Task description:
Your answer should consist of the lines holding "round", copied from the material below.
Start of Provided material
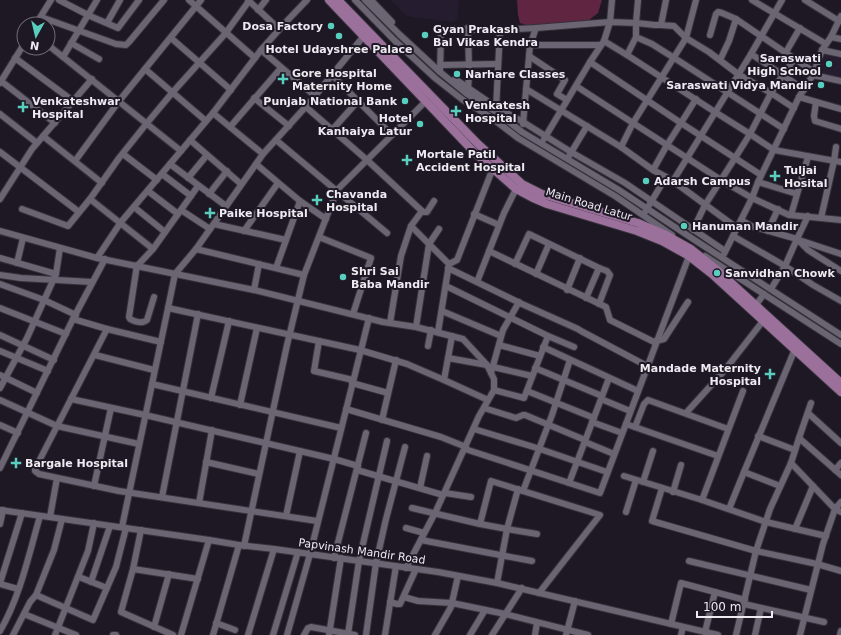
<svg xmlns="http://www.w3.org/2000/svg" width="841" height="635" font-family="'DejaVu Sans',sans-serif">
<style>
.built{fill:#251d2f}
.green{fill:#602541}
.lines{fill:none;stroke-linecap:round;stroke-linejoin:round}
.minor-casing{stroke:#36323b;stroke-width:8}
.major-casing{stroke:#36323b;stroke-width:10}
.minor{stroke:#6b6573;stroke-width:6}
.major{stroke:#9b719c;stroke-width:8}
.poi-dot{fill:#59cebe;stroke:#1d1824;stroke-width:1.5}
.labels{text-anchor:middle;stroke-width:4;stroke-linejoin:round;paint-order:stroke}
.poi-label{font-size:11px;font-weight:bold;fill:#edeaf2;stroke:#1d1824;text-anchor:start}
.street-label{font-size:11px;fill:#edeaf2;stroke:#1d1824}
</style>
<rect width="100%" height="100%" fill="#1d1824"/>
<g class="built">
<path d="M391,0H459L457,19L453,22L411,17L405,15Z"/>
<path d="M824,50L841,54V81L813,75Z"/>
</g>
<path class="green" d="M517,0H602L598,13L589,20L529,26L520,23L518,15Z"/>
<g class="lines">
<defs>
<g id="minor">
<path d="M59,0L90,16L118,28L139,0"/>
<path d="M189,0L255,58"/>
<path d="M248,0L279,29"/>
<path d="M355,0L394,40L435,78L463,100L492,118L518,138L615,196L672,235"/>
<path d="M365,0L399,34L440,72L467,94L496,112L522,132L619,190L690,237L841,335"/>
<path d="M371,0L392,22"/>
<path d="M638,0L636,23L655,25H661"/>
<path d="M696,0L686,38L709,52L738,74L771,93L783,75L751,54"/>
<path d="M752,0L826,44"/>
<path d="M805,0L839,21"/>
<path d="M258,10L266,0"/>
<path d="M41,17L116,44L126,45L129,42L164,0"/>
<path d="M107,23L120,0"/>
<path d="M36,24L51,0"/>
<path d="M710,35L716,14L718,12L722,13L736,19"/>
<path d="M363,37L310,102L263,154L196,249L175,274L168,308L360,350L407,364L444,380"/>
<path d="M636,37L627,55L715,112L750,134L771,93L794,108"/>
<path d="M831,37L841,39"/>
<path d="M171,38L231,90"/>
<path d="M604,41L590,62L681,123L667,145L721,180L735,158L761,175"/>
<path d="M71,43L99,59"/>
<path d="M48,45L181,151"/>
<path d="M530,45H601"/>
<path d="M261,50L315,96"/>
<path d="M822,50L841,54"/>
<path d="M786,52L800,28"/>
<path d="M627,55L604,41L610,22L636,23V37L652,44L679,61L784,129"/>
<path d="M529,56L565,80L557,94L567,100"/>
<path d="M63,57L97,0"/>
<path d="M15,58L73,101"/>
<path d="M795,58L783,75L804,90"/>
<path d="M720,60L729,41L736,19L814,72"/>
<path d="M441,65L498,64"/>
<path d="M145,69L206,121"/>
<path d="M440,72L441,34L443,29L500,30L536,28L610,22L612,0"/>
<path d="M332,75L392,135"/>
<path d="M813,75L841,81"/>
<path d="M455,79L496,107L523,122L571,152L625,183L725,251"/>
<path d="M1,81L55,123"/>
<path d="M0,83L24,44"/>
<path d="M576,86L633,123L621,147L653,170"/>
<path d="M526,89L621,147"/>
<path d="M468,92L469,71L468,28"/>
<path d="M799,97L841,109"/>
<path d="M254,98L289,126"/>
<path d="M696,99L681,123L735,158L750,134L774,150L841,162"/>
<path d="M816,102L814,116L815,121L841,129"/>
<path d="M306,107L367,160L423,212H427L434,201"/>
<path d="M496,109L500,30"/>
<path d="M213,113L263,154"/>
<path d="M0,114L37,143"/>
<path d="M523,124L530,45L536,28"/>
<path d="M230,127L281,68"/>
<path d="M332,130L358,101"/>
<path d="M43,136L102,183"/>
<path d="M544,139L590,62"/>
<path d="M190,140L241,184"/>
<path d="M276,140L387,233"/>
<path d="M0,152L79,212"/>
<path d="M123,154L157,180"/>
<path d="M569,156L587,126"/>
<path d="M75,161L119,101L201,0"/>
<path d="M170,164L226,206"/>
<path d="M256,164L300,201L276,268"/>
<path d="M162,174L191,196"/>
<path d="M666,177L653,170L667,145L633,123L686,38L674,26L661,25L666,0"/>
<path d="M188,178L207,155"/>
<path d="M673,181L737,228"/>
<path d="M758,182L797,194"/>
<path d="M148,191L178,214"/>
<path d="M209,194L227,171"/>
<path d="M0,199L32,149L92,79"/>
<path d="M90,199L153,249"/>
<path d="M300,201L326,219"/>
<path d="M134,207L165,232"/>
<path d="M22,209L68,226L90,199L119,158L147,123L172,93L225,34L249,1"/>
<path d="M181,210L210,229"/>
<path d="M422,211L411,226L449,264"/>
<path d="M645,212L666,177L673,181L751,54L782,0"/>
<path d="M474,214L499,225"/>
<path d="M791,215L808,157"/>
<path d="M821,218L841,220"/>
<path d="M741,220L751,226L797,239L808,216"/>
<path d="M214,224L286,240"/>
<path d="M693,230L705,205L721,180L752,198L789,215L821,218L834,161L836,147"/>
<path d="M0,231L97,258L254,290L383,322L416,327L463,339L487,365L494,379V390L479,416L436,511L406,568"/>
<path d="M244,231L278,183"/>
<path d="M768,231L778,209"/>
<path d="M733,236L785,266L813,285L841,301"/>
<path d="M319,237L371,258L353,314"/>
<path d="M797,239L808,250L841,271"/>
<path d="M799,240L841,254"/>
<path d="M196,249L304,275"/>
<path d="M489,251L606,307L610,320L656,343"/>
<path d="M724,254L752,198L758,182L799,97L813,75L822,50L831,37L841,16"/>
<path d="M705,256L841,344"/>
<path d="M0,258L56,274"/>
<path d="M97,258L121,222L213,113L261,50L285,23L307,0"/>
<path d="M17,263L23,238"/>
<path d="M515,264L529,234L599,268L586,298"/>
<path d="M137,265L129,317L130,319C135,322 143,324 147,320L154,297"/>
<path d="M138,265L153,249L198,186"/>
<path d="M448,268L522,304L578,329L581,331L647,366"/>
<path d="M599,268L607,271L610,275L599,304"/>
<path d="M536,274L549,244"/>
<path d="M0,275L21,278L92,282"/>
<path d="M477,282L504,213L516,189"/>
<path d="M0,284L44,300L76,315"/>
<path d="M446,286L548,336L574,347"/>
<path d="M771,289L785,266L797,239"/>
<path d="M254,290L259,264"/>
<path d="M567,290L580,258"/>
<path d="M756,305L764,294"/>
<path d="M0,308L66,334"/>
<path d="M442,311L501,336"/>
<path d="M73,319L107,329L161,342"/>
<path d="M390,323L401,256L411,226"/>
<path d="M416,327L429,244L439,229"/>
<path d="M107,329L35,469V471L39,474L119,491L317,521"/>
<path d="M438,332L449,264L457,260L493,168"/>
<path d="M0,335L54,360"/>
<path d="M452,336L444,380L488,400"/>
<path d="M319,341L314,371L353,380"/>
<path d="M656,341L664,339L688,302"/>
<path d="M499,345L540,356"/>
<path d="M428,346L431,330"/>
<path d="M543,347L638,391"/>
<path d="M0,351L48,371"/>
<path d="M95,355L154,370"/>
<path d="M448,358L487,365"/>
<path d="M493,367L532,376"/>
<path d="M535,368L602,396"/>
<path d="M491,373L503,330L519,302"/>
<path d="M0,375L37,393"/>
<path d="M352,383L388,393"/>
<path d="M152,384L341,428"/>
<path d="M0,388L27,338L51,285L56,274L60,248"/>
<path d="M494,390L524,398L548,336"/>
<path d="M527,391L594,418"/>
<path d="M743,391L702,500L766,522L826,536"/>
<path d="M211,398L229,321"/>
<path d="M71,399L145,415L334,459L358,466"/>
<path d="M601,399L630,411"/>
<path d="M0,400L57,426L139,444"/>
<path d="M240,405L257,328"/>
<path d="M484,408L516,418L523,415H525L585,440"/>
<path d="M346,409L441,437L466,447"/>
<path d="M686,413L724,371L763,321"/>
<path d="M808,413L841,443"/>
<path d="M382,420L396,360"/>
<path d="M592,422L622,433"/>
<path d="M626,424L718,456"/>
<path d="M0,425L18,433"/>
<path d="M635,427L644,404L648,400L728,429"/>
<path d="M474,429L537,448L607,472"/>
<path d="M758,436L795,450"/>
<path d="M799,438L811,403"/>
<path d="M585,442L614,454"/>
<path d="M465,449L600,493L689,256"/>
<path d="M206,462L259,474"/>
<path d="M791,463L835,509L841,512"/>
<path d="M0,468L73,319L105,259"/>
<path d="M357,470L443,495"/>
<path d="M835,470L841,463"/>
<path d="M624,476L702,500"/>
<path d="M643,482L653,451"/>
<path d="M569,483L609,378"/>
<path d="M94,486L111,408"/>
<path d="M780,486L744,472L795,349"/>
<path d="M420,488L427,456"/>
<path d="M662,488L652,521L756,551L817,564L841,571"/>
<path d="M518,489L507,529L537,534"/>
<path d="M523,491L552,415L570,360"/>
<path d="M673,492L681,465"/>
<path d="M445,493L471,497"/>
<path d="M162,497L198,314"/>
<path d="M199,503L212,430"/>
<path d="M412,508L480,524"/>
<path d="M729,509L744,472"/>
<path d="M0,510L209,540L239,545L274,549L438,572L497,583L718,635"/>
<path d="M626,512L636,480"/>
<path d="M286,516L300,451"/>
<path d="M50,517L57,478"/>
<path d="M62,519L54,550L36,595L93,620L116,567L126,528"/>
<path d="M0,524L3,510"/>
<path d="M122,527L168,308"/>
<path d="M406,528L424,533"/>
<path d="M795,529L813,486"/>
<path d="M421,540L532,561"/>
<path d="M244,546L287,345L304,275L337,190L425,102"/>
<path d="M334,558L366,433"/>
<path d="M689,561L811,590"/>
<path d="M133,569L141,530"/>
<path d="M79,577L107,588"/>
<path d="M91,582L110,526"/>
<path d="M0,583L22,513"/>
<path d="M497,583L507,529L480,524L491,481L600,515L539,593"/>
<path d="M0,584L18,589"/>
<path d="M404,597L418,601L452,603L505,614L588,635"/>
<path d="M390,602L397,604H400L416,569"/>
<path d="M744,604L824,622"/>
<path d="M24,614L76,635"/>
<path d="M216,623L235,630"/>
<path d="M671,624L681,583L745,600"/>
<path d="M154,627L169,574"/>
<path d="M0,631C20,597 29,554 40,516"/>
<path d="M705,632L715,592"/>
<path d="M348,634L359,561L387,441"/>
<path d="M13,635L30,602L36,595"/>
<path d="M55,635L88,551L94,523"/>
<path d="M113,635H116"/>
<path d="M173,635L121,612L133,569L198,579"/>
<path d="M181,635L209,540"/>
<path d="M213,635L239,545"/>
<path d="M248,635L274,549"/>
<path d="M273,635L298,552"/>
<path d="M287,635L310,554L369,318"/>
<path d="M304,635L308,628L311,627L355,635"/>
<path d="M329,635L341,558"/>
<path d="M366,635L376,563L386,519L405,447"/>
<path d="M385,635L396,566"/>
<path d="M435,635L451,607L458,576"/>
<path d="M470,635L485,610"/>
<path d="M492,635L522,588"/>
<path d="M535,635L537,623"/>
<path d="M566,635L575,601"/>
<path d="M681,635L683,627"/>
<path d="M736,635L756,551L770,509L791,463L799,438L841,475"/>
<path d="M755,635L761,608"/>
<path d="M800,635L823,544L835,509L841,502"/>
<path d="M840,635L841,631"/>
</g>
<g id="major">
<path d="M329,0L475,153L516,189L533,198L547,204L637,231L662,241L689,256L712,274L841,392"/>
<path d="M338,0L478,144L522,184L542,194L638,223L666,235L691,249L716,269L841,383"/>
</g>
</defs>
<use href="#minor" class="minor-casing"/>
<use href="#major" class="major-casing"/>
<use href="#minor" class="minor"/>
<use href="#major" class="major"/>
</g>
<g class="poi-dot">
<circle cx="331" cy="26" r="4"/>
<circle cx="425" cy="35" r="4"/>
<circle cx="339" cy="36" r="4"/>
<circle cx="829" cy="64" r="4"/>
<circle cx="457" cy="74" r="4"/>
<path d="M281 73h4v4h4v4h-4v4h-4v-4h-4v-4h4z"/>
<circle cx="821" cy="85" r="4"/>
<circle cx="405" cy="101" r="4"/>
<path d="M21 101h4v4h4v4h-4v4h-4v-4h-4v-4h4z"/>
<path d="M454 105h4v4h4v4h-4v4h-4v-4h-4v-4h4z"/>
<circle cx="420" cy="124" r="4"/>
<path d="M405 154h4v4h4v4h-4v4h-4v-4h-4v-4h4z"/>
<path d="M773 170h4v4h4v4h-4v4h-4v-4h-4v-4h4z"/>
<circle cx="646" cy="181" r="4"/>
<path d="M315 194h4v4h4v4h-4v4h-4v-4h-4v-4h4z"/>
<path d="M208 207h4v4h4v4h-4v4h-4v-4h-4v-4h4z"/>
<circle cx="684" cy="226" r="4"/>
<circle cx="717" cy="273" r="4"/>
<circle cx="343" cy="277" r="4"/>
<path d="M768 368h4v4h4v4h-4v4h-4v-4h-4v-4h4z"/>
<path d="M14 457h4v4h4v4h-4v4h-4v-4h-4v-4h4z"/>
</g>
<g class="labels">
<g class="poi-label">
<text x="323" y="30" text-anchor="end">Dosa Factory</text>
<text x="433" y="33">Gyan Prakash<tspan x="433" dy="13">Bal Vikas Kendra</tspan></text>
<text x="339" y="53" text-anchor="middle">Hotel Udayshree Palace</text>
<text x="821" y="62" text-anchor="end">Saraswati<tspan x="821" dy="13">High School</tspan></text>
<text x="292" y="77">Gore Hospital<tspan x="292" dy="13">Maternity Home</tspan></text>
<text x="465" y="78">Narhare Classes</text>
<text x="813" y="89" text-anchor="end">Saraswati Vidya Mandir</text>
<text x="32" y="105">Venkateshwar<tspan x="32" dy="13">Hospital</tspan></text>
<text x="397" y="105" text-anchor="end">Punjab National Bank</text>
<text x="465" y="109">Venkatesh<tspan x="465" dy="13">Hospital</tspan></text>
<text x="412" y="122" text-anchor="end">Hotel<tspan x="412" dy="13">Kanhaiya Latur</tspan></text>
<text x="416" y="158">Mortale Patil<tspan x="416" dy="13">Accident Hospital</tspan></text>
<text x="784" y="174">Tuljai<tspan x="784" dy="13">Hosital</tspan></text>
<text x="654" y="185">Adarsh Campus</text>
<text x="326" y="198">Chavanda<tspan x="326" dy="13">Hospital</tspan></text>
<text x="219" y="217">Paike Hospital</text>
<text x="692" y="230">Hanuman Mandir</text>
<text x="351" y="275">Shri Sai<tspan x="351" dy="13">Baba Mandir</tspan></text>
<text x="725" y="277">Sanvidhan Chowk</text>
<text x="761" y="372" text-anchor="end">Mandade Maternity<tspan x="761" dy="13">Hospital</tspan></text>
<text x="25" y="467">Bargale Hospital</text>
</g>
<g class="street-label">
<text transform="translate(589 204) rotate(17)" y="4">Main Road Latur</text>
<text transform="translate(362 551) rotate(8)" y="4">Papvinash Mandir Road</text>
</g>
</g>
<g transform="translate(36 36) rotate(188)"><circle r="19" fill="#1d1824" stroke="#706c76"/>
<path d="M0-3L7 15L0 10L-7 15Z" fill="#59cebe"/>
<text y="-6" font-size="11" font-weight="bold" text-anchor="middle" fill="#edeaf2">N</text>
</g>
<path d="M697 611v6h75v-6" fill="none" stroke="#edeaf2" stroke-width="2"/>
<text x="703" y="611" font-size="12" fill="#edeaf2" stroke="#1d1824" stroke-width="3" paint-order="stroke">100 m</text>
</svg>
End of Provided material
Exercise solution:
.lines{fill:none;stroke-linecap:round;stroke-linejoin:round}
.labels{text-anchor:middle;stroke-width:4;stroke-linejoin:round;paint-order:stroke}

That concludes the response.